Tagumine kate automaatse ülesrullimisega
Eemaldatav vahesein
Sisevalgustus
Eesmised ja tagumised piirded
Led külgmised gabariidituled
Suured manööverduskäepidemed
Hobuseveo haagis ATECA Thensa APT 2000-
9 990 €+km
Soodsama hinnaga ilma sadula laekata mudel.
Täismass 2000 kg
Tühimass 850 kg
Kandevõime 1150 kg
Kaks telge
◆ ◆ ◆ ◆
WORK INSTRUCTIONS
Once the line containing "Eesmised ja tagumised piirded" is found, please retype it and every remaining line of the listing above, exactly, with nothing else.

TASK RESPONSE
Eesmised ja tagumised piirded
Led külgmised gabariidituled
Suured manööverduskäepidemed
Hobuseveo haagis ATECA Thensa APT 2000-
9 990 €+km
Soodsama hinnaga ilma sadula laekata mudel.
Täismass 2000 kg
Tühimass 850 kg
Kandevõime 1150 kg
Kaks telge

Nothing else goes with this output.